The task: Update everything from the start of the items down to the line containing "var sketch = newSketch(context, id" by swapping "Q0" for "planeQuery" and leaving all else unchanged. Leave the pictures out of the answer.

_ _ _ _ _ _ _

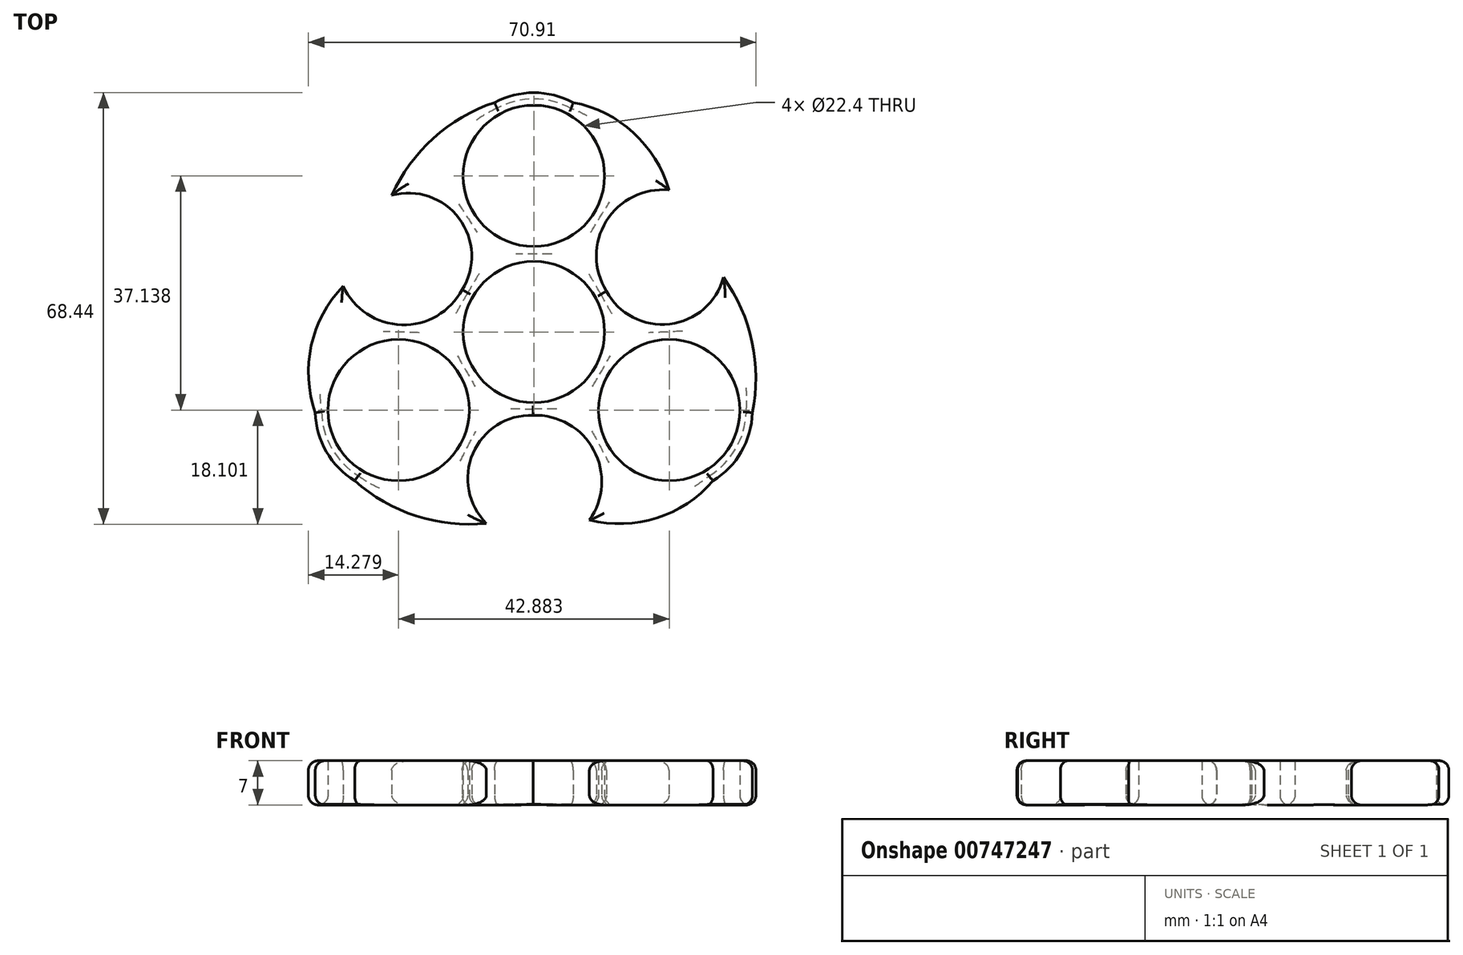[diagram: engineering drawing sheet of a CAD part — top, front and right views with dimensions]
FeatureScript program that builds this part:
annotation { "Feature Type Name" : "Feature", "Feature Type Description" : "" }
export const myFeature = defineFeature(function(context is Context, id is Id, definition is map)
    precondition{}
    {
        {
            var Q0;
            Q0=qCreatedBy(makeId("Top.planeOp"),FACE);
            var sketch = newSketch(context, id + "F0", { "sketchPlane" : qUnion([Q0])});
            skCircle(sketch, "E0", {"center": v(0, 0) * mm, "radius": 11.2 * mm});
            skArc(sketch, "E1", {"start": v(-11.23, 6.93) * mm, "mid": v(-11.43, 6.6) * mm, "end": v(-11.62, 6.25) * mm});
            skCircle(sketch, "E2", {"center": v(0, 24.76) * mm, "radius": 11.2 * mm});
            skArc(sketch, "E3", {"start": v(-6.23, 36.4) * mm, "mid": v(-15.92, 30.74) * mm, "end": v(-22.52, 21.68) * mm});
            skCircle(sketch, "E4.1.0", {"center": v(-21.44, -12.38) * mm, "radius": 11.2 * mm});
            skArc(sketch, "E4.1.1", {"start": v(-28.4, -23.6) * mm, "mid": v(-18.66, -29.15) * mm, "end": v(-7.52, -30.34) * mm});
            skArc(sketch, "E4.1.2", {"start": v(-34.63, -12.8) * mm, "mid": v(-32.87, -18.98) * mm, "end": v(-28.4, -23.6) * mm});
            skCircle(sketch, "E4.2.0", {"center": v(21.44, -12.38) * mm, "radius": 11.2 * mm});
            skArc(sketch, "E4.2.1", {"start": v(34.63, -12.8) * mm, "mid": v(34.58, -1.59) * mm, "end": v(30.04, 8.66) * mm});
            skArc(sketch, "E4.2.2", {"start": v(28.4, -23.6) * mm, "mid": v(32.87, -18.98) * mm, "end": v(34.63, -12.8) * mm});
            skArc(sketch, "E5", {"start": v(21.4, 22.52) * mm, "mid": v(15.78, 31.6) * mm, "end": v(6.23, 36.4) * mm});
            skArc(sketch, "E6.1.0", {"start": v(-30.2, 7.27) * mm, "mid": v(-35.26, -2.13) * mm, "end": v(-34.63, -12.8) * mm});
            skArc(sketch, "E6.2.0", {"start": v(8.8, -29.8) * mm, "mid": v(19.48, -29.47) * mm, "end": v(28.4, -23.6) * mm});
            skArc(sketch, "E7", {"start": v(-11.36, 6.71) * mm, "mid": v(-11.84, 18) * mm, "end": v(-22.52, 21.68) * mm});
            skArc(sketch, "E8", {"start": v(-30.2, 7.27) * mm, "mid": v(-20.96, 1.14) * mm, "end": v(-11.36, 6.71) * mm});
            skArc(sketch, "E9.1.0", {"start": v(-0.13, -13.2) * mm, "mid": v(-9.67, -19.25) * mm, "end": v(-7.52, -30.34) * mm});
            skArc(sketch, "E9.1.1", {"start": v(8.8, -29.8) * mm, "mid": v(9.5, -18.72) * mm, "end": v(-0.13, -13.2) * mm});
            skArc(sketch, "E9.2.0", {"start": v(11.5, 6.48) * mm, "mid": v(21.5, 1.25) * mm, "end": v(30.04, 8.66) * mm});
            skArc(sketch, "E9.2.1", {"start": v(21.4, 22.52) * mm, "mid": v(11.47, 17.58) * mm, "end": v(11.5, 6.48) * mm});
            skArc(sketch, "E10.trimOffspring", {"start": v(6.23, 36.4) * mm, "mid": v(0, 37.96) * mm, "end": v(-6.23, 36.4) * mm});
            skArc(sketch, "E11.trimOffspring", {"start": v(11.62, 6.26) * mm, "mid": v(11.43, 6.6) * mm, "end": v(11.23, 6.94) * mm});
            skArc(sketch, "E12.trimOffspring", {"start": v(-0.39, -13.2) * mm, "mid": v(0, -13.2) * mm, "end": v(0.4, -13.2) * mm});
            skSolve(sketch);
        }
        {
            var Q0;
            Q0=makeQuery(id+"F0.imprint","IMPRINT",FACE,{"disambiguationData":[TD([[makeQuery(id+"F0.imprint","IMPRINT",EDGE,{"derivedFrom":sQuery(id+"F0.wireOp",EDGE,"E0")}),-1.0]])]});
            extrude(context, id + "F1", {"entities" : qUnion([Q0]), "depth" : 7 * mm, "offsetDistance" : 25 * mm});
        }
        {
            var Q0;
            Q0=makeQuery(id+"F1.opExtrude","CAP_EDGE",EDGE,{"disambiguationData":[OSD([sQuery(id+"F0.wireOp",EDGE,"E9.2.0")])],"isStart":false});
            var Q1;
            Q1=makeQuery(id+"F1.opExtrude","CAP_EDGE",EDGE,{"disambiguationData":[OSD([sQuery(id+"F0.wireOp",EDGE,"E9.2.1")])],"isStart":false});
            var Q2;
            Q2=makeQuery(id+"F1.opExtrude","CAP_EDGE",EDGE,{"disambiguationData":[OSD([sQuery(id+"F0.wireOp",EDGE,"E5")])],"isStart":false});
            var Q3;
            Q3=makeQuery(id+"F1.opExtrude","CAP_EDGE",EDGE,{"disambiguationData":[OSD([sQuery(id+"F0.wireOp",EDGE,"E10.trimOffspring")])],"isStart":false});
            var Q4;
            Q4=makeQuery(id+"F1.opExtrude","CAP_EDGE",EDGE,{"disambiguationData":[OSD([sQuery(id+"F0.wireOp",EDGE,"E3")])],"isStart":false});
            var Q5;
            Q5=makeQuery(id+"F1.opExtrude","CAP_EDGE",EDGE,{"disambiguationData":[OSD([sQuery(id+"F0.wireOp",EDGE,"E7")])],"isStart":false});
            var Q6;
            Q6=makeQuery(id+"F1.opExtrude","CAP_EDGE",EDGE,{"disambiguationData":[OSD([sQuery(id+"F0.wireOp",EDGE,"E8")])],"isStart":false});
            var Q7;
            Q7=makeQuery(id+"F1.opExtrude","CAP_EDGE",EDGE,{"disambiguationData":[OSD([sQuery(id+"F0.wireOp",EDGE,"E6.1.0")])],"isStart":false});
            var Q8;
            Q8=makeQuery(id+"F1.opExtrude","CAP_EDGE",EDGE,{"disambiguationData":[OSD([sQuery(id+"F0.wireOp",EDGE,"E4.1.2")])],"isStart":false});
            var Q9;
            Q9=makeQuery(id+"F1.opExtrude","CAP_EDGE",EDGE,{"disambiguationData":[OSD([sQuery(id+"F0.wireOp",EDGE,"E4.1.1")])],"isStart":false});
            var Q10;
            Q10=makeQuery(id+"F1.opExtrude","CAP_EDGE",EDGE,{"disambiguationData":[OSD([sQuery(id+"F0.wireOp",EDGE,"E9.1.0")])],"isStart":false});
            var Q11;
            Q11=makeQuery(id+"F1.opExtrude","CAP_EDGE",EDGE,{"disambiguationData":[OSD([sQuery(id+"F0.wireOp",EDGE,"E9.1.1")])],"isStart":false});
            var Q12;
            Q12=makeQuery(id+"F1.opExtrude","CAP_EDGE",EDGE,{"disambiguationData":[OSD([sQuery(id+"F0.wireOp",EDGE,"E6.2.0")])],"isStart":false});
            var Q13;
            Q13=makeQuery(id+"F1.opExtrude","CAP_EDGE",EDGE,{"disambiguationData":[OSD([sQuery(id+"F0.wireOp",EDGE,"E4.2.2")])],"isStart":false});
            var Q14;
            Q14=makeQuery(id+"F1.opExtrude","CAP_EDGE",EDGE,{"disambiguationData":[OSD([sQuery(id+"F0.wireOp",EDGE,"E4.2.1")])],"isStart":false});
            fillet(context, id + "F2", {"entities" : qUnion([Q0, Q1, Q2, Q3, Q4, Q5, Q6, Q7, Q8, Q9, Q10, Q11, Q12, Q13, Q14]), "radius" : 1.5 * mm, "tangentPropagation" : true, "allowEdgeOverflow" : false});
        }
        {
            var Q0;
            Q0=makeQuery(id+"F1.opExtrude","CAP_FACE",FACE,{"disambiguationData":[OSD([sQuery(id+"F0.wireOp",EDGE,"E0"),sQuery(id+"F0.wireOp",EDGE,"E2"),sQuery(id+"F0.wireOp",EDGE,"E3"),sQuery(id+"F0.wireOp",EDGE,"E4.1.0"),sQuery(id+"F0.wireOp",EDGE,"E4.1.1"),sQuery(id+"F0.wireOp",EDGE,"E4.1.2"),sQuery(id+"F0.wireOp",EDGE,"E4.2.0"),sQuery(id+"F0.wireOp",EDGE,"E4.2.1"),sQuery(id+"F0.wireOp",EDGE,"E4.2.2"),sQuery(id+"F0.wireOp",EDGE,"E5"),sQuery(id+"F0.wireOp",EDGE,"E6.1.0"),sQuery(id+"F0.wireOp",EDGE,"E6.2.0"),sQuery(id+"F0.wireOp",EDGE,"E7"),sQuery(id+"F0.wireOp",EDGE,"E8"),sQuery(id+"F0.wireOp",EDGE,"E9.1.0"),sQuery(id+"F0.wireOp",EDGE,"E9.1.1"),sQuery(id+"F0.wireOp",EDGE,"E9.2.0"),sQuery(id+"F0.wireOp",EDGE,"E9.2.1"),sQuery(id+"F0.wireOp",EDGE,"E10.trimOffspring")])],"isStart":true});
            fillet(context, id + "F3", {"entities" : qUnion([Q0]), "radius" : 1.5 * mm, "tangentPropagation" : true, "allowEdgeOverflow" : false});
        }
    });
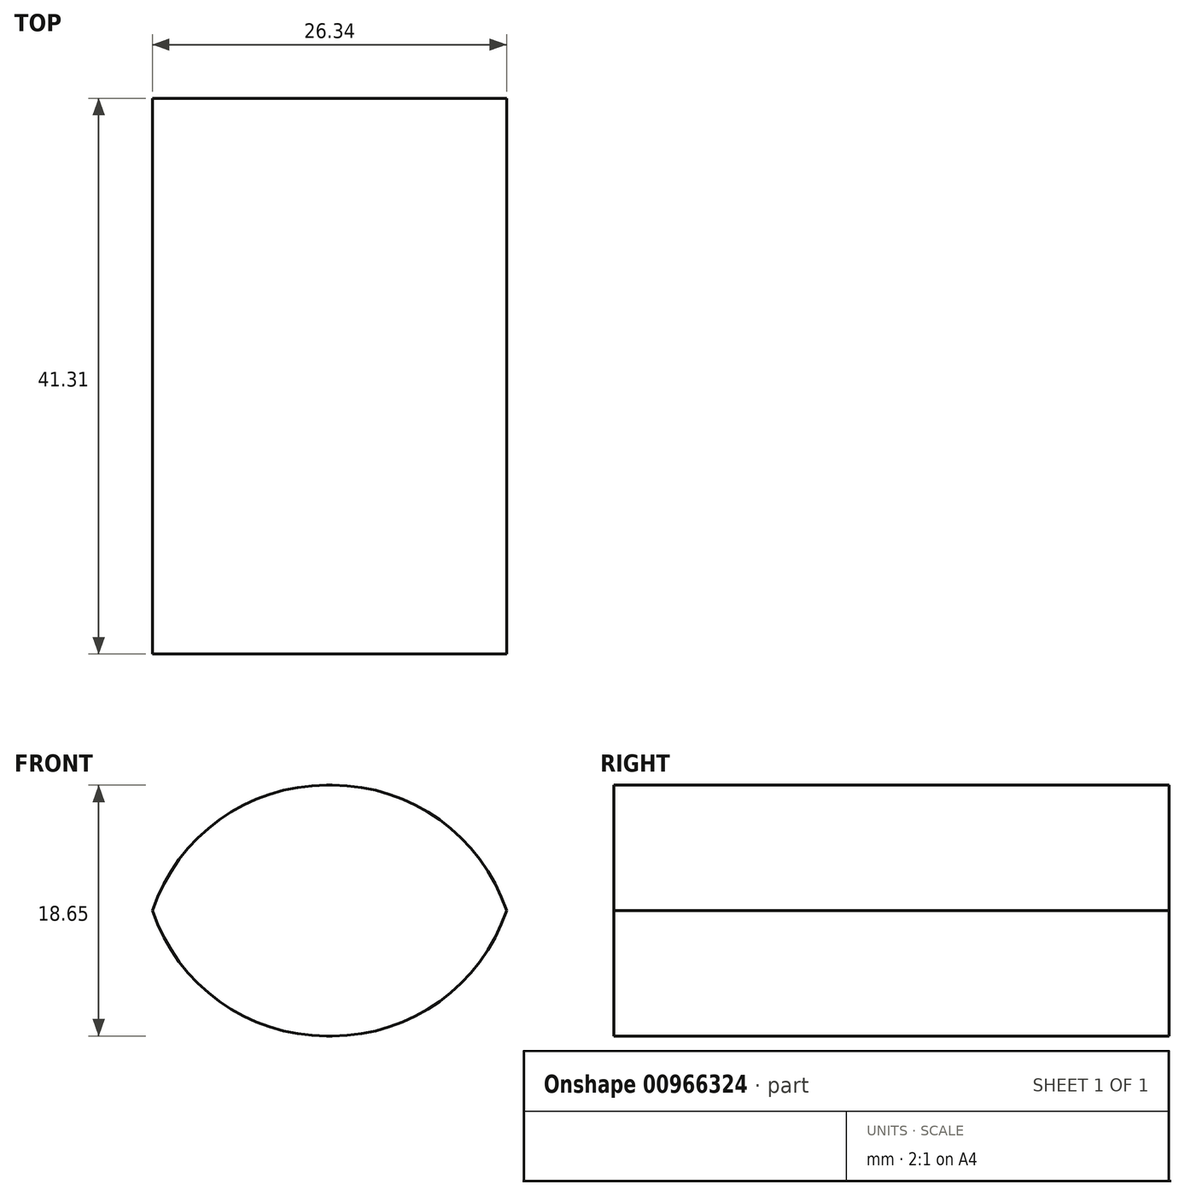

_ _ _ _ _ _ _

Result for this task:
[diagram: engineering drawing sheet of a CAD part — top, front and right views with dimensions]
FeatureScript program that builds this part:
annotation { "Feature Type Name" : "Feature", "Feature Type Description" : "" }
export const myFeature = defineFeature(function(context is Context, id is Id, definition is map)
    precondition{}
    {
        {
            var planeQuery;
            planeQuery=qCreatedBy(makeId("Top.planeOp"),FACE);
            var sketch = newSketch(context, id + "F0", { "sketchPlane" : qUnion([planeQuery])});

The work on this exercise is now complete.